Stereoisomers of apomorphine differ in affinity and intrinsic activity at presynaptic dopamine receptors modulating [3H]dopamine and [3H]acetylcholine release in slices of cat caudate.

We investigated the effects of R(-)-apomorphine and S(+)-apomorphine on dopamine receptors modulating electrically evoked [3H]dopamine and [3H]acetylcholine release from slices of cat caudate nucleus.

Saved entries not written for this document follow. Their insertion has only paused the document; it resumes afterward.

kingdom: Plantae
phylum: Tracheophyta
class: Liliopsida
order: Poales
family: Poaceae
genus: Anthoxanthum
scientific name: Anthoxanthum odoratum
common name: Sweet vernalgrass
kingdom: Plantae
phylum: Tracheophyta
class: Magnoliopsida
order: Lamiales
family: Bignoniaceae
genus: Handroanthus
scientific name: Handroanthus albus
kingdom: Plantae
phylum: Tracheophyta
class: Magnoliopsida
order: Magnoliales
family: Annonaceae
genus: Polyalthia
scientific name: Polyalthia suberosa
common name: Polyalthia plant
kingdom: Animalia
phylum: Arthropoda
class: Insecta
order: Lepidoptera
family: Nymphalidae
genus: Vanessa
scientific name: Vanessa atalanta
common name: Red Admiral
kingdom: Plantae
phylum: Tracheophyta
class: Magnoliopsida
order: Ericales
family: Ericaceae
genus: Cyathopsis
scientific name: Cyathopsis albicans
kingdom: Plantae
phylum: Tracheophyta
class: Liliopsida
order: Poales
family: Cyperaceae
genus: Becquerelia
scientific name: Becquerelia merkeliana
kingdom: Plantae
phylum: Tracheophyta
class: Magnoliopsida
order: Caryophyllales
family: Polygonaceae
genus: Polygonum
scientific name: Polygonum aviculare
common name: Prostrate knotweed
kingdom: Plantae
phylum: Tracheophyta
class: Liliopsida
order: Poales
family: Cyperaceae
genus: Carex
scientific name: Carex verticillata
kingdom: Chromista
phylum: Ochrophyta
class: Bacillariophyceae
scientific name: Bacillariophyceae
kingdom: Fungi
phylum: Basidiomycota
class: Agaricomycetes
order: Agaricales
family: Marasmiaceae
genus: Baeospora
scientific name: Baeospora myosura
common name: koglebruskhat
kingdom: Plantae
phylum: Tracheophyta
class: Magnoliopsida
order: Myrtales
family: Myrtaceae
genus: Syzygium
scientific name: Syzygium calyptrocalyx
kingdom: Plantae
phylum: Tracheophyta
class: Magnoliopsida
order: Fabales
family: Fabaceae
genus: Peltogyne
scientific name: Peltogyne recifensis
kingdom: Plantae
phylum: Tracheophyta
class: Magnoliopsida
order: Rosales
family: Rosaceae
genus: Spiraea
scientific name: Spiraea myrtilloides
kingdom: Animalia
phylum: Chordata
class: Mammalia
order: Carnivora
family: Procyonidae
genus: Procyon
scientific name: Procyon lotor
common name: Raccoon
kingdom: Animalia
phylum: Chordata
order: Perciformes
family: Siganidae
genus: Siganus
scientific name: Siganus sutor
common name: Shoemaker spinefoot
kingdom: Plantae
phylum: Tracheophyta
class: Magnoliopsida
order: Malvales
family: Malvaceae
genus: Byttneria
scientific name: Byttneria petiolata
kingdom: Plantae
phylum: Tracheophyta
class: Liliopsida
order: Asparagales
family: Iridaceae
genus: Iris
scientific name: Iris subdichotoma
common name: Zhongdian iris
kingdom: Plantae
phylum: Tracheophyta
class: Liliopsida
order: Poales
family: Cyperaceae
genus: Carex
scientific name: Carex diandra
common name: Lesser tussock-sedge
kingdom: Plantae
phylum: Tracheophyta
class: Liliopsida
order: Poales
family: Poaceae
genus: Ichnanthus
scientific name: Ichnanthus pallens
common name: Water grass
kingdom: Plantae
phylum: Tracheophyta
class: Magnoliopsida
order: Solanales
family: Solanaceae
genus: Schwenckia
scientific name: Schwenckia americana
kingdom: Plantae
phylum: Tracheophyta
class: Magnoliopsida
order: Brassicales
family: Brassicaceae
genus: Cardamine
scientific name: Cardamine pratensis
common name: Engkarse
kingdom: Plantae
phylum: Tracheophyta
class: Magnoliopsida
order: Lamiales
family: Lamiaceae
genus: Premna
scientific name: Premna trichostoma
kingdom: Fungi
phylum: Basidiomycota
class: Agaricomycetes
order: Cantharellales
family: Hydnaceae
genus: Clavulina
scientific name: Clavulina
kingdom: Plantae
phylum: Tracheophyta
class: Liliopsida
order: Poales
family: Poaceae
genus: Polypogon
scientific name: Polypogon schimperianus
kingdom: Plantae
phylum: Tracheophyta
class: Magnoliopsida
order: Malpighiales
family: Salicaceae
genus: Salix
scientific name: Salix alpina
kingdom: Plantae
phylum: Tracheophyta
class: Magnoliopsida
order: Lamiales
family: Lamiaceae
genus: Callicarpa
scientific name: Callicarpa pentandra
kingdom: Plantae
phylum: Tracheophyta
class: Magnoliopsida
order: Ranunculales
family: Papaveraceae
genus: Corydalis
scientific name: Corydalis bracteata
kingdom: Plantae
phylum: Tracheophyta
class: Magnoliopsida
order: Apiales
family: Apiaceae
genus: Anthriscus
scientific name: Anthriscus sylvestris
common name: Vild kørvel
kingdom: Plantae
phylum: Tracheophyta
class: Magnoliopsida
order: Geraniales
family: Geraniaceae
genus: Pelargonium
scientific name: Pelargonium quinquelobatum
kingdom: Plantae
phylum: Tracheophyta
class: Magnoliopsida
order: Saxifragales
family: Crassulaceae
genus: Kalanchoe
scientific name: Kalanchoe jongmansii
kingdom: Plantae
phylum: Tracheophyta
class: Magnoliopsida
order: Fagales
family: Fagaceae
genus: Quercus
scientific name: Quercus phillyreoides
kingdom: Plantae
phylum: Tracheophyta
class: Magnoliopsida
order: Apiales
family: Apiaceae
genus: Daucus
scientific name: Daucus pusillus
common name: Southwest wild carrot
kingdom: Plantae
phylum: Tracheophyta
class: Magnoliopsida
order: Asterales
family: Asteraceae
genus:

R(-)-Apomorphine inhibited the release of both [3H]dopamine and [3H]acetylcholine with an IC50 of 20 nM, while S(+)-apomorphine was without inhibitory action on the electrically evoked release of either neurotransmitter at concentrations up to 1 microM. At a concentration of 1 microM, however, S(+)-apomorphine antagonized the inhibition by R(-)-apomorphine, producing a parallel five-fold shift to the right in the concentration-response curve to R(-)-apomorphine. These results indicate that S(+)-apomorphine is devoid of intrinsic activity to stimulate presynaptic dopamine receptors modulating the electrically evoked release of dopamine and acetylcholine. In addition, S(+)-apomorphine has an approximately ten-fold lower affinity for presynaptic dopamine receptors compared to R(-)-apomorphine.